The third man did not speak. He was young and had a noble face; during the ceremony he had done nothing but study the crowd. The surgeon was the first to depart, plunging onto the thick of the mob, which had forgotten him, being less grateful than Rousseau, but he intended to remind them some day.
Waiting till he had gone, the other young man addressed the philosopher, saying:
“Are you not going?”
“I am too old to risk myself in that crush.”
“In that case,” said the young man, lowering his voice, “we shall meet to-night in Plastriere Street—Do not fail, Brother Rousseau!”
The author started as though a phantom had risen in face of him. His usually pale tint became livid. He meant to reply to the other but he had vanished.
After these singular words from the stranger, trembling and unhappy, Rousseau meandered among the groups without remembering that he was old and feared the press. Soon he got out upon Notre Dame Bridge, and he crossed in musing and self-questioning, the Grêve Ward next his own.

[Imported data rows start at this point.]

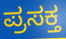
ಪ್ರಸಕ್ತ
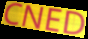
CNED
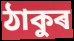
ঠাকুৰ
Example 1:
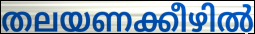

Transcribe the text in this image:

തലയണക്കീഴിൽ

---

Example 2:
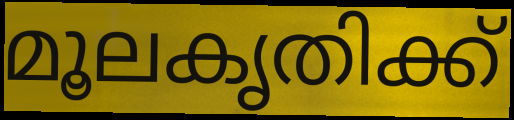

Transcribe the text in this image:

മൂലകൃതിക്ക്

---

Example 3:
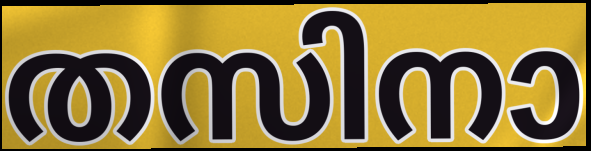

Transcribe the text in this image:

തസിനാ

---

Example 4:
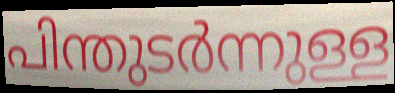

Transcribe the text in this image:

പിന്തുടർന്നുള്ള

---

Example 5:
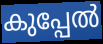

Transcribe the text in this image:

കുപ്പേൽ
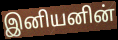
இனியனின்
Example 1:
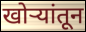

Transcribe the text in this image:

खोऱ्यांतून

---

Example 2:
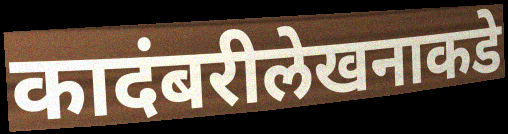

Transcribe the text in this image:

कादंबरीलेखनाकडे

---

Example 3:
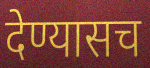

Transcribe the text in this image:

देण्यासच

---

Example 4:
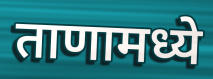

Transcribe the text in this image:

“So, the secret which every one initiated is sworn to guard at the peril of his life, is in the grip of the first comer. This is the result of the secret societies being made too popular. A man knows me, that I am his associate—perhaps his accomplice! Such a state of things is absurd and intolerable. I wanted to learn the bottom of the plan for human regeneration framed by those chosen spirits called the Illuminati: I was mad enough to believe that good ideas could come from Germany, that land of mental mist and beer. I have entangled myself with some idiots or knaves who used it as cloak to conceal their folly. But no, this shall not be. A lightning flash has shown me the abyss, and I am not going to throw myself into it with lightness of heart.”
Leaning on his cane, he stopped in the street for an instant.